▶ EXERCISE REQUIREMENTS
I would like you to output every record below exactly, apart from the pictures.

Extracted page text data
----------------

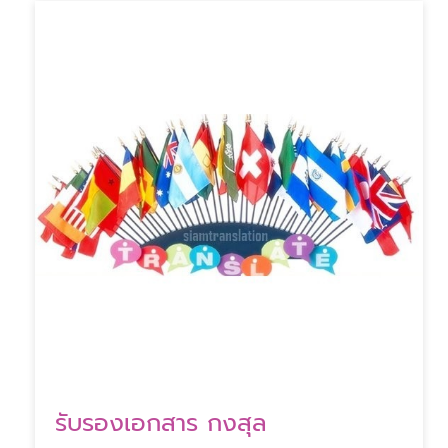
รับรองเอกสาร กงสุล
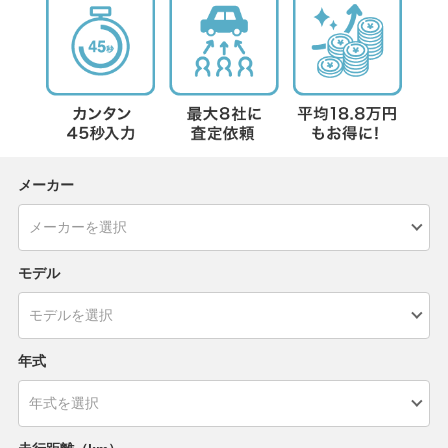
メーカー
モデル
年式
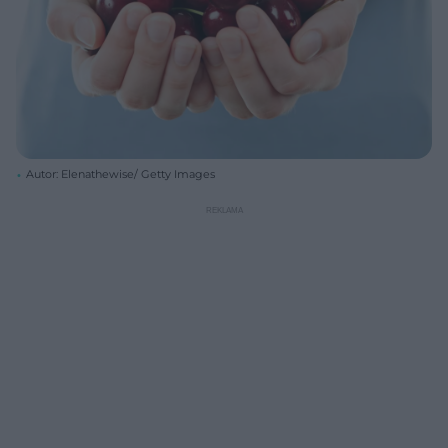
Autor: Elenathewise/ Getty Images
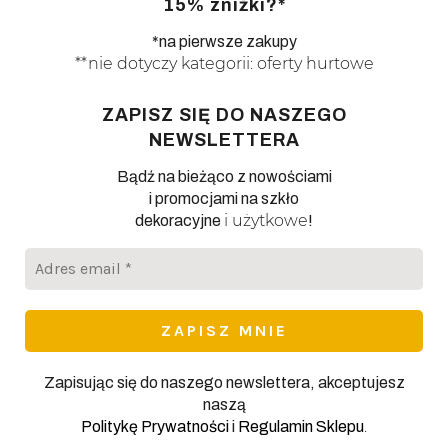
15% zniżki?*
*na pierwsze zakupy
**nie dotyczy kategorii: oferty hurtowe
ZAPISZ SIĘ DO NASZEGO
NEWSLETTERA
Bądź na bieżąco z nowościami
i promocjami na szkło
i użytkowe
dekoracyjne
!
Adres
email
*
Zapisując się do naszego newslettera, akceptujesz
naszą
.
Politykę Prywatności
i
Regulamin Sklepu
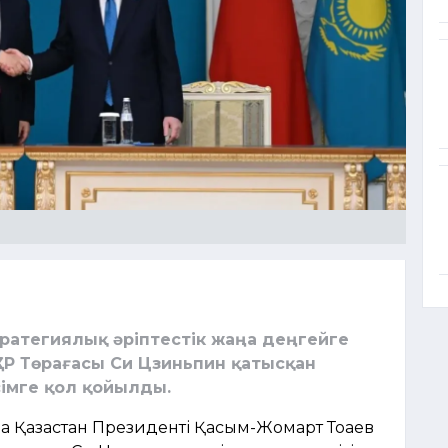
тратегиялық әріптестік жаңа деңгейге
ҚХР Төрағасы Си Цзиньпин қатысқан
сімге қол қойылды.
 Қазақстан Президенті Қасым-Жомарт Тоқаев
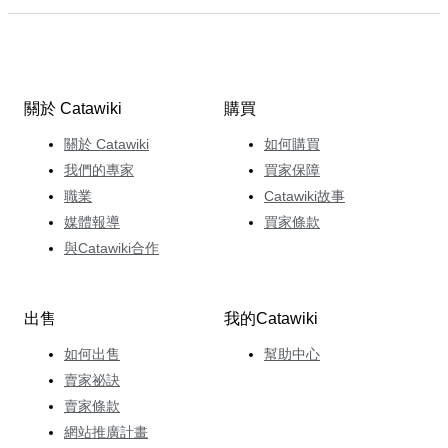
關於 Catawiki
購買
關於 Catawiki
如何購買
我們的專家
買家保障
職業
Catawiki故事
媒體報導
買家條款
與Catawiki合作
出售
我的Catawiki
如何出售
幫助中心
賣家祕訣
賣家條款
網站推廣計畫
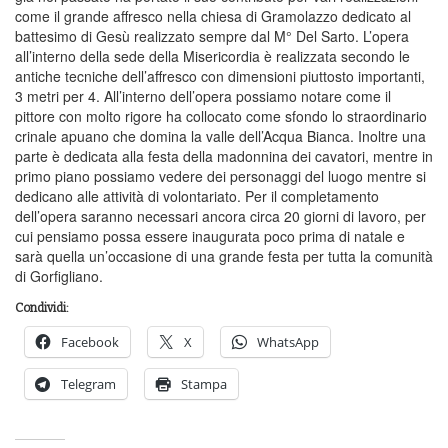
come il grande affresco nella chiesa di Gramolazzo dedicato al
battesimo di Gesù realizzato sempre dal M° Del Sarto. L’opera
all’interno della sede della Misericordia è realizzata secondo le
antiche tecniche dell’affresco con dimensioni piuttosto importanti,
3 metri per 4. All’interno dell’opera possiamo notare come il
pittore con molto rigore ha collocato come sfondo lo straordinario
crinale apuano che domina la valle dell’Acqua Bianca. Inoltre una
parte è dedicata alla festa della madonnina dei cavatori, mentre in
primo piano possiamo vedere dei personaggi del luogo mentre si
dedicano alle attività di volontariato. Per il completamento
dell’opera saranno necessari ancora circa 20 giorni di lavoro, per
cui pensiamo possa essere inaugurata poco prima di natale e
sarà quella un’occasione di una grande festa per tutta la comunità
di Gorfigliano.
Condividi:
Facebook
X
WhatsApp
Telegram
Stampa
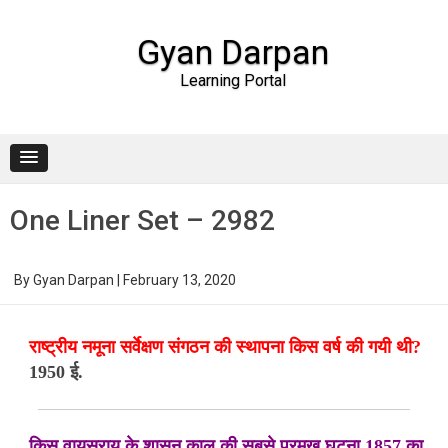
Gyan Darpan
Learning Portal
Skip to content
One Liner Set – 2982
By
Gyan Darpan
|
February 13, 2020
राष्ट्रीय नमूना सर्वेक्षण संगठन की स्थापना किस वर्ष की गयी थी?
1950 ई.
किस वायसराय के शासन काल की सबसे प्रमुख घटना 1857 का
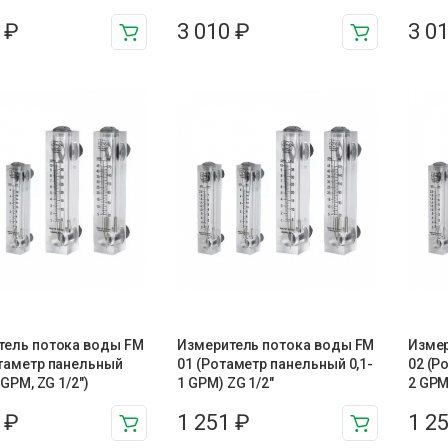
0
₽
3 010
₽
3 0
тель потока воды FM
Измеритель потока воды FM
Измер
отаметр панельный
01 (Ротаметр панельный 0,1-
02 (Р
 GPM, ZG 1/2″)
1 GPM) ZG 1/2″
2 GPM,
9
₽
1 251
₽
1 2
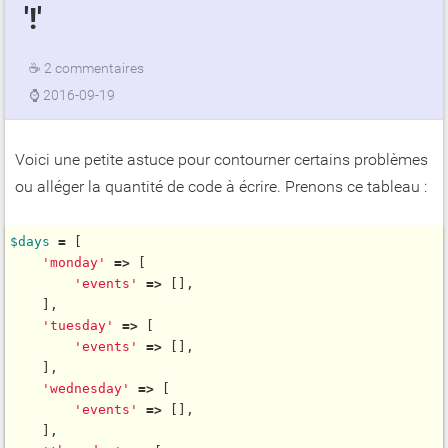
'!'
☕
2 commentaires
⌚
2016-09-19
Voici une petite astuce pour contourner certains problèmes
ou alléger la quantité de code à écrire. Prenons ce tableau :
$
days
=
 [

'monday'
=
>
 [

'events'
=
>
 [],

    ],

'tuesday'
=
>
 [

'events'
=
>
 [],

    ],

'wednesday'
=
>
 [

'events'
=
>
 [],

    ],
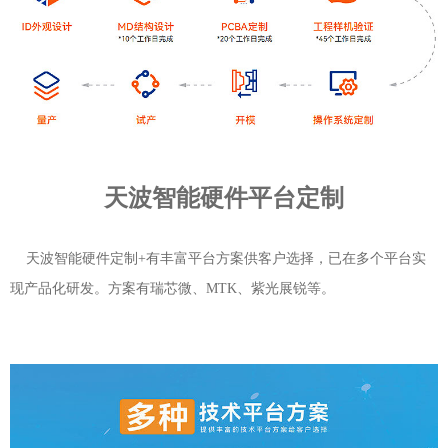
天波智能硬件平台定制
天波智能硬件定制+有丰富平台方案供客户选择，已在多个平台实
现产品化研发。方案有瑞芯微、MTK、紫光展锐等。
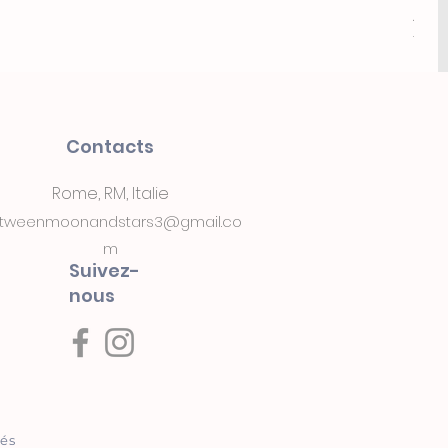
Arka
Prix
18,0
Contacts
Rome, RM, Italie
tweenmoonandstars3@gmail.co
m
Suivez-
nous
vés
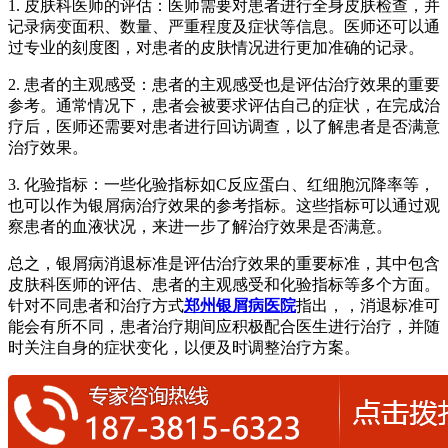
1. 皮肤科医师的评估：医师需要对患者进行全身皮肤检查，并
记录病变面积、数量、严重程度及症状等信息。医师还可以通
过专业的刻度图，对患者的皮肤情况进行更加准确的记录。
2. 患者的主观感受：患者的主观感受也是评估治疗效果的重要
参考。通常情况下，患者会被要求评估自己的症状，在完成治
疗后，医师还需要对患者进行回访调查，以了解患者是否满意
治疗效果。
3. 化验指标：一些化验指标如C反应蛋白、红细胞沉降率等，
也可以作为银屑病治疗效果的参考指标。这些指标可以通过观
察患者的血液状况，来进一步了解治疗效果是否满意。
总之，银屑病消退标准是评估治疗效果的重要标准，其中包含
皮肤科医师的评估、患者的主观感受和化验指标等多个方面。
针对不同患者和治疗方式
郑州银屑病医院
指出，，消退标准可
能会有所不同，患者治疗期间应积极配合医生进行治疗，并随
时关注自身的症状变化，以便及时调整治疗方案。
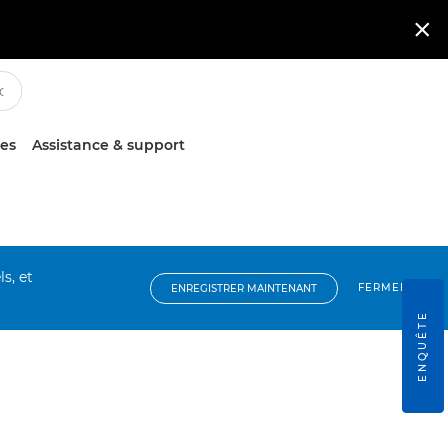

ces
Assistance & support
s, et
FERMER
ENREGISTRER MAINTENANT
ENQUÊTE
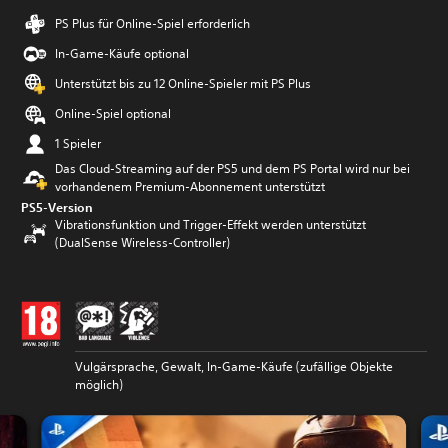
PS Plus für Online-Spiel erforderlich
In-Game-Käufe optional
Unterstützt bis zu 12 Online-Spieler mit PS Plus
Online-Spiel optional
1 Spieler
Das Cloud-Streaming auf der PS5 und dem PS Portal wird nur bei
vorhandenem Premium-Abonnement unterstützt
PS5-Version
Vibrationsfunktion und Trigger-Effekt werden unterstützt
(DualSense Wireless-Controller)
Vulgärsprache, Gewalt, In-Game-Käufe (zufällige Objekte
möglich)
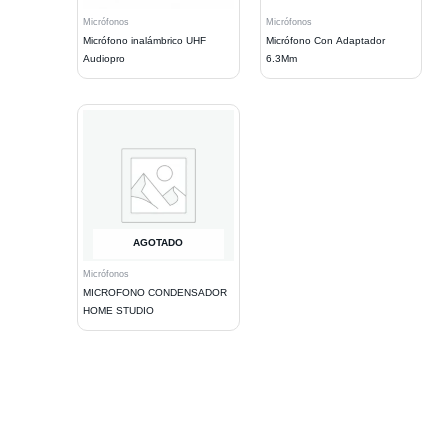
Micrófonos
Micrófonos
Micrófono inalámbrico UHF
Micrófono Con Adaptador
Audiopro
6.3Mm
AGOTADO
Micrófonos
MICROFONO CONDENSADOR
HOME STUDIO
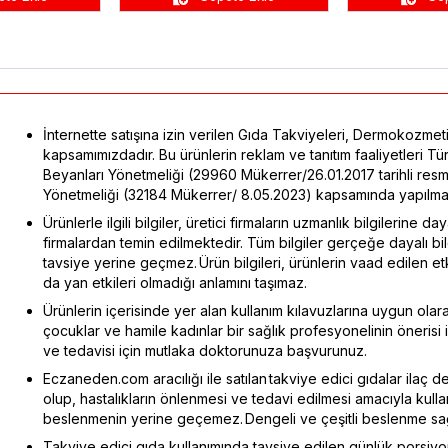
İnternette satışına izin verilen Gıda Takviyeleri, Dermokozmeti
kapsamımızdadır. Bu ürünlerin reklam ve tanıtım faaliyetleri 
Beyanları Yönetmeliği (29960 Mükerrer/26.01.2017 tarihli res
Yönetmeliği (32184 Mükerrer/ 8.05.2023) kapsamında yapılmak
Ürünlerle ilgili bilgiler, üretici firmaların uzmanlık bilgilerine d
firmalardan temin edilmektedir. Tüm bilgiler gerçeğe dayalı b
tavsiye yerine geçmez. Ürün bilgileri, ürünlerin vaad edilen e
da yan etkileri olmadığı anlamını taşımaz.
Ürünlerin içerisinde yer alan kullanım kılavuzlarına uygun olarak
çocuklar ve hamile kadınlar bir sağlık profesyonelinin önerisi ile
ve tedavisi için mutlaka doktorunuza başvurunuz.
Eczaneden.com aracılığı ile satılan takviye edici gıdalar ilaç d
olup, hastalıkların önlenmesi ve tedavi edilmesi amacıyla kull
beslenmenin yerine geçemez. Dengeli ve çeşitli beslenme sağlı
Takviye edici gıda kullanımında tavsiye edilen günlük porsiy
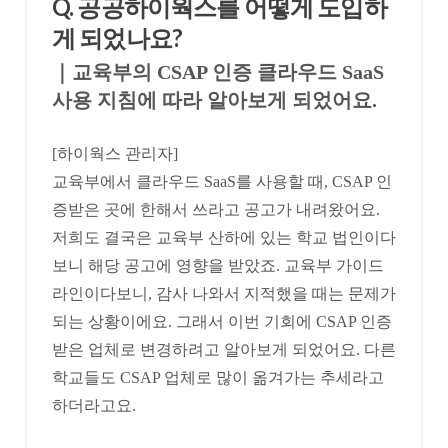
Q. 공공하이웍스를 어떻게 도입하
게 되었나요?
｜교육부의 CSAP 인증 클라우드 SaaS
사용 지침에 따라 알아보게 되었어요.
[하이웍스 관리자]
교육부에서 클라우드 SaaS를 사용할 때, CSAP 인
증받은 곳에 한해서 쓰라고 공고가 내려왔어요.
저희도 결국은 교육부 산하에 있는 학교 법인이다
보니 해당 공고에 영향을 받았죠. 교육부 가이드
라인이다보니, 감사 나와서 지적했을 때는 문제가
되는 상황이에요. 그래서 이번 기회에 CSAP 인증
받은 업체로 변경하려고 알아보게 되었어요. 다른
학교들도 CSAP 업체로 많이 옮겨가는 추세라고
하더라고요.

----------------

▶ TASK RESULT
รับรองเอกสาร กงสุล
メーカー
モデル
年式
Autor: Elenathewise/ Getty Images
15% zniżki?*
*na pierwsze zakupy
**nie dotyczy kategorii: oferty hurtowe
ZAPISZ SIĘ DO NASZEGO
NEWSLETTERA
Bądź na bieżąco z nowościami
i promocjami na szkło
i użytkowe
dekoracyjne
!
Adres
email
*
Zapisując się do naszego newslettera, akceptujesz
naszą
.
Politykę Prywatności
i
Regulamin Sklepu
тратегиялық әріптестік жаңа деңгейге
ҚХР Төрағасы Си Цзиньпин қатысқан
сімге қол қойылды.
 Қазақстан Президенті Қасым-Жомарт Тоқаев
關於 Catawiki
購買
關於 Catawiki
如何購買
我們的專家
買家保障
職業
Catawiki故事
媒體報導
買家條款
與Catawiki合作
出售
我的Catawiki
如何出售
幫助中心
賣家祕訣
賣家條款
網站推廣計畫
come il grande affresco nella chiesa di Gramolazzo dedicato al
battesimo di Gesù realizzato sempre dal M° Del Sarto. L’opera
all’interno della sede della Misericordia è realizzata secondo le
antiche tecniche dell’affresco con dimensioni piuttosto importanti,
3 metri per 4. All’interno dell’opera possiamo notare come il
pittore con molto rigore ha collocato come sfondo lo straordinario
crinale apuano che domina la valle dell’Acqua Bianca. Inoltre una
parte è dedicata alla festa della madonnina dei cavatori, mentre in
primo piano possiamo vedere dei personaggi del luogo mentre si
dedicano alle attività di volontariato. Per il completamento
dell’opera saranno necessari ancora circa 20 giorni di lavoro, per
cui pensiamo possa essere inaugurata poco prima di natale e
sarà quella un’occasione di una grande festa per tutta la comunità
di Gorfigliano.
Condividi:
Facebook
X
WhatsApp
Telegram
Stampa
Gyan Darpan
Learning Portal
Skip to content
One Liner Set – 2982
By
Gyan Darpan
|
February 13, 2020
राष्ट्रीय नमूना सर्वेक्षण संगठन की स्थापना किस वर्ष की गयी थी?
1950 ई.
किस वायसराय के शासन काल की सबसे प्रमुख घटना 1857 का
0
₽
3 010
₽
3 0
тель потока воды FM
Измеритель потока воды FM
Измер
отаметр панельный
01 (Ротаметр панельный 0,1-
02 (Р
 GPM, ZG 1/2″)
1 GPM) ZG 1/2″
2 GPM,
9
₽
1 251
₽
1 2
'!'
☕
2 commentaires
⌚
2016-09-19
Voici une petite astuce pour contourner certains problèmes
ou alléger la quantité de code à écrire. Prenons ce tableau :
$
days
=
 [

'monday'
=
>
 [

'events'
=
>
 [],

    ],

'tuesday'
=
>
 [

'events'
=
>
 [],

    ],

'wednesday'
=
>
 [

'events'
=
>
 [],

    ],
天波智能硬件平台定制
天波智能硬件定制+有丰富平台方案供客户选择，已在多个平台实
现产品化研发。方案有瑞芯微、MTK、紫光展锐等。
Arka
Prix
18,0
Contacts
Rome, RM, Italie
tweenmoonandstars3@gmail.co
m
Suivez-
nous
vés
1. 皮肤科医师的评估：医师需要对患者进行全身皮肤检查，并
记录病变面积、数量、严重程度及症状等信息。医师还可以通
过专业的刻度图，对患者的皮肤情况进行更加准确的记录。
2. 患者的主观感受：患者的主观感受也是评估治疗效果的重要
参考。通常情况下，患者会被要求评估自己的症状，在完成治
疗后，医师还需要对患者进行回访调查，以了解患者是否满意
治疗效果。
3. 化验指标：一些化验指标如C反应蛋白、红细胞沉降率等，
也可以作为银屑病治疗效果的参考指标。这些指标可以通过观
察患者的血液状况，来进一步了解治疗效果是否满意。
总之，银屑病消退标准是评估治疗效果的重要标准，其中包含
皮肤科医师的评估、患者的主观感受和化验指标等多个方面。
针对不同患者和治疗方式
郑州银屑病医院
指出，，消退标准可
能会有所不同，患者治疗期间应积极配合医生进行治疗，并随
时关注自身的症状变化，以便及时调整治疗方案。

ces
Assistance & support
s, et
FERMER
ENREGISTRER MAINTENANT
ENQUÊTE
PS Plus für Online-Spiel erforderlich
In-Game-Käufe optional
Unterstützt bis zu 12 Online-Spieler mit PS Plus
Online-Spiel optional
1 Spieler
Das Cloud-Streaming auf der PS5 und dem PS Portal wird nur bei
vorhandenem Premium-Abonnement unterstützt
PS5-Version
Vibrationsfunktion und Trigger-Effekt werden unterstützt
(DualSense Wireless-Controller)
Vulgärsprache, Gewalt, In-Game-Käufe (zufällige Objekte
möglich)
Micrófonos
Micrófonos
Micrófono inalámbrico UHF
Micrófono Con Adaptador
Audiopro
6.3Mm
AGOTADO
Micrófonos
MICROFONO CONDENSADOR
HOME STUDIO
İnternette satışına izin verilen Gıda Takviyeleri, Dermokozmeti
kapsamımızdadır. Bu ürünlerin reklam ve tanıtım faaliyetleri 
Beyanları Yönetmeliği (29960 Mükerrer/26.01.2017 tarihli res
Yönetmeliği (32184 Mükerrer/ 8.05.2023) kapsamında yapılmak
Ürünlerle ilgili bilgiler, üretici firmaların uzmanlık bilgilerine d
firmalardan temin edilmektedir. Tüm bilgiler gerçeğe dayalı b
tavsiye yerine geçmez. Ürün bilgileri, ürünlerin vaad edilen e
da yan etkileri olmadığı anlamını taşımaz.
Ürünlerin içerisinde yer alan kullanım kılavuzlarına uygun olarak
çocuklar ve hamile kadınlar bir sağlık profesyonelinin önerisi ile
ve tedavisi için mutlaka doktorunuza başvurunuz.
Eczaneden.com aracılığı ile satılan takviye edici gıdalar ilaç d
olup, hastalıkların önlenmesi ve tedavi edilmesi amacıyla kull
beslenmenin yerine geçemez. Dengeli ve çeşitli beslenme sağlı
Takviye edici gıda kullanımında tavsiye edilen günlük porsiy
Q. 공공하이웍스를 어떻게 도입하
게 되었나요?
｜교육부의 CSAP 인증 클라우드 SaaS
사용 지침에 따라 알아보게 되었어요.
[하이웍스 관리자]
교육부에서 클라우드 SaaS를 사용할 때, CSAP 인
증받은 곳에 한해서 쓰라고 공고가 내려왔어요.
저희도 결국은 교육부 산하에 있는 학교 법인이다
보니 해당 공고에 영향을 받았죠. 교육부 가이드
라인이다보니, 감사 나와서 지적했을 때는 문제가
되는 상황이에요. 그래서 이번 기회에 CSAP 인증
받은 업체로 변경하려고 알아보게 되었어요. 다른
학교들도 CSAP 업체로 많이 옮겨가는 추세라고
하더라고요.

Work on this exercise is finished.